▸ Exercise objective
Could you set down the lines from the first line of the entries below through the line with "präsentieren die Puppenspielerinnen Sigrun", exactly and with no pictures?

▸ The data
###
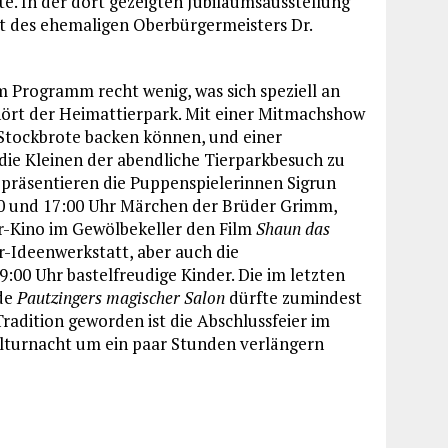
te. In der dort gezeigten Jubiläumsausstellung
it des ehemaligen Oberbürgermeisters Dr.
m Programm recht wenig, was sich speziell an
ehört der Heimattierpark. Mit einer Mitmachshow
 Stockbrote backen können, und einer
ie Kleinen der abendliche Tierparkbesuch zu
präsentieren die Puppenspielerinnen Sigrun
00 und 17:00 Uhr Märchen der Brüder Grimm,
r-Kino im Gewölbekeller den Film
Shaun das
er-Ideenwerkstatt, aber auch die
9:00 Uhr bastelfreudige Kinder. Die im letzten
ude
Pautzingers magischer Salon
dürfte zumindest
Tradition geworden ist die Abschlussfeier im
ulturnacht um ein paar Stunden verlängern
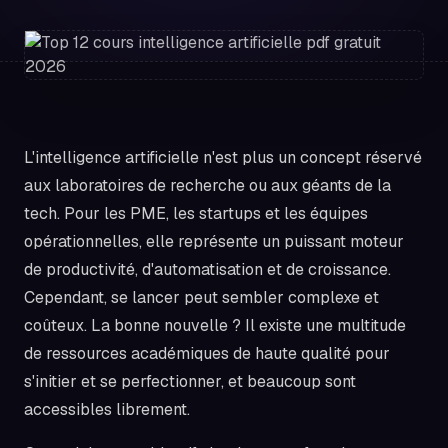
L'intelligence artificielle n'est plus un concept réservé
aux laboratoires de recherche ou aux géants de la
tech. Pour les PME, les startups et les équipes
opérationnelles, elle représente un puissant moteur
de productivité, d'automatisation et de croissance.
Cependant, se lancer peut sembler complexe et
coûteux. La bonne nouvelle ? Il existe une multitude
de ressources académiques de haute qualité pour
s'initier et se perfectionner, et beaucoup sont
accessibles librement.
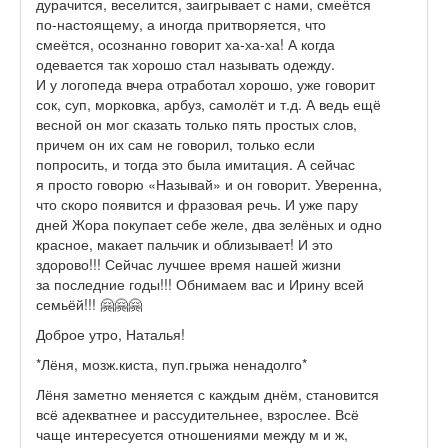
дурачится, веселится, заигрывает с нами, смеётся
по-настоящему, а иногда притворяется, что
смеётся, осознанно говорит ха-ха-ха! А когда
одевается так хорошо стал называть одежду.
И у логопеда вчера отработал хорошо, уже говорит
сок, суп, морковка, арбуз, самолёт и т.д. А ведь ещё
весной он мог сказать только пять простых слов,
причем он их сам не говорил, только если
попросить, и тогда это была имитация. А сейчас
я просто говорю «Называй» и он говорит. Уверенна,
что скоро появится и фразовая речь. И уже пару
дней Жора покупает себе желе, два зелёных и одно
красное, макает пальчик и облизывает! И это
здорово!!! Сейчас лучшее время нашей жизни
за последние годы!!! Обнимаем вас и Ирину всей
семьёй!!! 🤗🤗🤗
Доброе утро, Наталья!
*Лёня, мозж.киста, пуп.грыжа ненадолго*
Лёня заметно меняется с каждым днём, становится
всё адекватнее и рассудительнее, взрослее. Всё
чаще интересуется отношениями между м и ж,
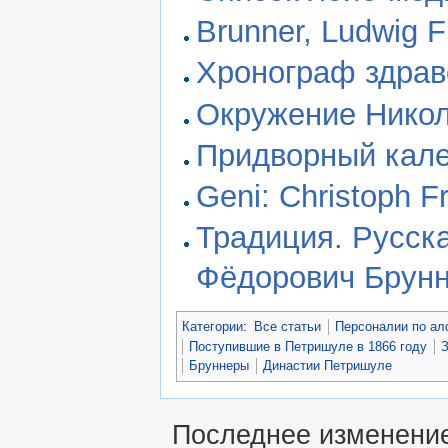
Brunner, Ludwig Fr
Хронограф здрав
Окружение Никола
Придворный кале
Geni: Christoph F
Традиция. Русск
Фёдорович Брун
Категории
:
Все статьи
Персоналии по ал
Поступившие в Петришуле в 1866 году
Бруннеры
Династии Петришуле
Последнее изменение 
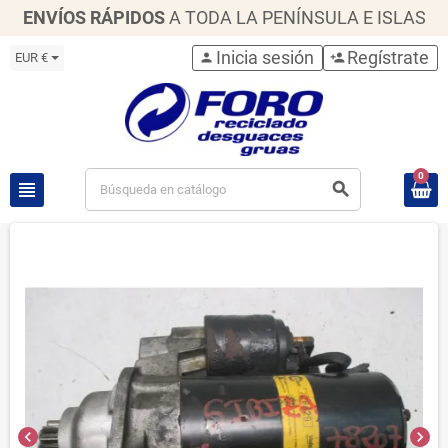
ENVÍOS RÁPIDOS
A TODA LA PENÍNSULA E ISLAS
Inicia sesión
Regístrate
EUR €
person
person_add
0
view_headline
search
chevron_left
chevron_right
###
▸ Solution for this exercise
te. In der dort gezeigten Jubiläumsausstellung
it des ehemaligen Oberbürgermeisters Dr.
m Programm recht wenig, was sich speziell an
ehört der Heimattierpark. Mit einer Mitmachshow
 Stockbrote backen können, und einer
ie Kleinen der abendliche Tierparkbesuch zu
präsentieren die Puppenspielerinnen Sigrun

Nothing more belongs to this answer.